Lors d'un congrès à Rio de Janeiro, l'Association du transport aérien international (IATA) a dévoilé ses prévisions pour les années à venir. Elle anticipe que ses membres, responsables de 85 % du trafic aérien mondial, transporteront environ 5,1 milliards de passagers d'ici 2026, soit une hausse de 2,4 % par rapport à 2025. Pourtant, le bénéfice net projeté pour cette période est alarmant : il pourrait tomber à 23 milliards de dollars, contre 45 milliards en 2025. Ce sentiment de malaise n'est pas étranger au coût élevé du kérosène, dont la flambée ne semble pas freiner l'ardeur des voyageurs, selon des sources médiatiques telles que Le Figaro.
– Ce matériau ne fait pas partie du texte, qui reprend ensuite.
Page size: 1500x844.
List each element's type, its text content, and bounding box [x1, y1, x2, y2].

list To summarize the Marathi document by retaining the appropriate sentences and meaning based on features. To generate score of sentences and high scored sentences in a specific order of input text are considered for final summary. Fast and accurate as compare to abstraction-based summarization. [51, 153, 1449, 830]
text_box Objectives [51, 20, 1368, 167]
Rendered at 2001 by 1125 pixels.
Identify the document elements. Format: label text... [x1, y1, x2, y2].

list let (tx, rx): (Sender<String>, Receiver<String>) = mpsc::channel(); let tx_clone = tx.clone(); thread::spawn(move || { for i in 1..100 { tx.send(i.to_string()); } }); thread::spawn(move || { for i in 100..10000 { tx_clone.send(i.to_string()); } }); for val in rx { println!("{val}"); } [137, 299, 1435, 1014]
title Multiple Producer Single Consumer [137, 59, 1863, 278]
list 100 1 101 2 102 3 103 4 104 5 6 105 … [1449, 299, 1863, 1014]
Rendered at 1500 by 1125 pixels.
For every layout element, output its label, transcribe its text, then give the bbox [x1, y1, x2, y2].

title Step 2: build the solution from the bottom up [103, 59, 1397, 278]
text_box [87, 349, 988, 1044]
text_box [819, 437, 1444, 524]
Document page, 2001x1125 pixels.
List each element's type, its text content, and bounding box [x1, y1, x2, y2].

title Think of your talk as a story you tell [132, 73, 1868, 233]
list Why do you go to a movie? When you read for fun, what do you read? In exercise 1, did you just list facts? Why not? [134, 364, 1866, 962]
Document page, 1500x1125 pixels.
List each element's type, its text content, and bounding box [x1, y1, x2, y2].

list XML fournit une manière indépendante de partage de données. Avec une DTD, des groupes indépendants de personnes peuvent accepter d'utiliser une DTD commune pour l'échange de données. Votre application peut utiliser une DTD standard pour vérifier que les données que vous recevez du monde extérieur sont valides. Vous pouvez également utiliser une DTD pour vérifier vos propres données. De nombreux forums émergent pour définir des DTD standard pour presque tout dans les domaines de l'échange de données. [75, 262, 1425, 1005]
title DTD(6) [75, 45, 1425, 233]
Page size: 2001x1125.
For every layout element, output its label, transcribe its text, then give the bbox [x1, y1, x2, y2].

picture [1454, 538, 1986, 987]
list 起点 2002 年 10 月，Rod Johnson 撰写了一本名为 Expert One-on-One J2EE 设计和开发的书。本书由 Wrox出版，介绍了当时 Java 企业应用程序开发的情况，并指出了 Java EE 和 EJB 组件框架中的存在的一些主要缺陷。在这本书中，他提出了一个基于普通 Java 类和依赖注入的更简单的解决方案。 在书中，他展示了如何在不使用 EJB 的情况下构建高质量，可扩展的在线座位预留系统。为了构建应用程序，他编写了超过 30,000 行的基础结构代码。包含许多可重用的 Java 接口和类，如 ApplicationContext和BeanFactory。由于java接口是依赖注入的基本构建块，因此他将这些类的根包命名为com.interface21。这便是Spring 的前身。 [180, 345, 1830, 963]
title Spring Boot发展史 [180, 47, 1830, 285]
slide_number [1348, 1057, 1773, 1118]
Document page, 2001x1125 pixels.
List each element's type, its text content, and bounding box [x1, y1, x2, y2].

Le DG de l'IATA, Willie Walsh, a commenté cette tendance, affirmant : "Nous ne considérons pas cela comme une crise. Au contraire, le secteur prévoit une croissance". Il estime même qu'en l'absence de conflits au Moyen-Orient, la croissance pourrait atteindre 3,5 %. Toutefois, cette embellie se heurte à la réalité : des pertes importantes pour les compagnies basées dans cette région en proie à des turbulences.
Pour Walsh, la rentabilité ne devrait atteindre que 2 %, une réduction drastique par rapport aux 4,2 % de l'an dernier. Les experts mettent en avant la résilience du secteur, bien que des incertitudes demeurent quant à la stabilité du marché si d'autres coûts devaient augmenter. Le rapport de l'IATA indique également que la marge nette pour les compagnies du Moyen-Orient pourrait devenir négative d'ici 2026, contrastant avec celles d'Europe qui devraient devenir les plus rentables.
À l'échelle globale, le chiffre d'affaires des membres de l'IATA pourrait s'élever à 1 165 milliards de dollars cette année, en partie en raison de la hausse des prix des billets. Cependant, la plupart de ce choc est absorbé par les compagnies, qui peinent à répercuter totalement les coûts sur les passagers. La tendance actuelle pourrait offrir un aperçu de la résilience du secteur face à des défis géopolitiques majeurs.
En dépit des incertitudes, l'IATA reste optimiste quant à la demande, notant une baisse du prix moyen des billets de 26 % en dix ans. Les professionnels du vol voient là un signe de dynamisme, bien que le contexte politique puisse par moment obscurcir l'horizon.